# New Laminate Flooring In Living Room



## handyman78 (Dec 29, 2007)

It didn't link- Here's the message

*Album Not Found*

The link you are using is no longer valid. If this link was sent to you in an email and you would like to view the photos, you will need to contact the album owner and have them share the album using the Gallery's share feature.


----------



## zmurphy (Jun 18, 2007)

Thanks, i thought i did option it to share but i will check again.


----------



## zmurphy (Jun 18, 2007)

Maybe this will work

http://www.kodakgallery.com/I.jsp?c=nwxf050.603izk3s&x=0&y=-1dnf36


----------



## goose134 (Nov 4, 2007)

nice work.


----------



## ACobra289 (May 25, 2007)

Very nice job. Looks great.


----------



## TheSiege (Aug 21, 2007)

did you, or does anyone need to replace the trim if switching from carpet to laminate?


----------



## zmurphy (Jun 18, 2007)

TheSiege said:


> did you, or does anyone need to replace the trim if switching from carpet to laminate?


i am assuming your talking about the quarter round/shoe molding. in my house with the carpet in place the was none. that is something i am working on this weekend. but the base molding stays in place and we left a 1/4" of space between the laminate and the base molding.

thanks for the compliments guys, i couldn't be happier with it. now i have several other small projects i have to attempt now. depending on how they turn out, i may post them too. :thumbsup:


----------



## handyman78 (Dec 29, 2007)

:thumbsup: Looks good!


----------



## AndyH (Mar 10, 2008)

good job


----------
+-------+
## Activity 1
Answer these questions from the laminate flooring thread:
(a) How much space was left between the laminate and the base molding?
(b) According to the error message handyman78 quoted, what must the album owner use to share the album?
(c) What does zmurphy say is being worked on this weekend?
## Activity 2
Write out everything from "i am assuming" down to "the base molding." in the laminate flooring thread, swapping every instance of "base molding" for "baseboard".
The material that comes next plays no role in what is asked here.

## Raw data
+-------+
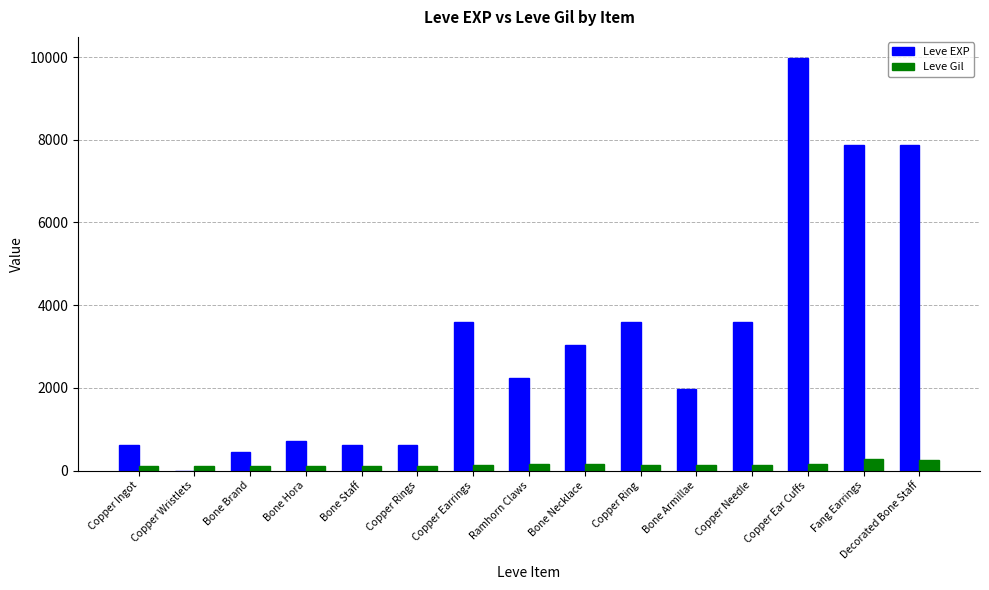

At which category is the sum across all series the highest?

Copper Ear Cuffs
+-------+
## Answer area 1
(a) A 1/4" space.
(b) The Gallery's share feature.
(c) The quarter round/shoe molding.

## Answer area 2
i am assuming your talking about the quarter round/shoe molding. in my house with the carpet in place the was none. that is something i am working on this weekend. but the baseboard stays in place and we left a 1/4" of space between the laminate and the baseboard.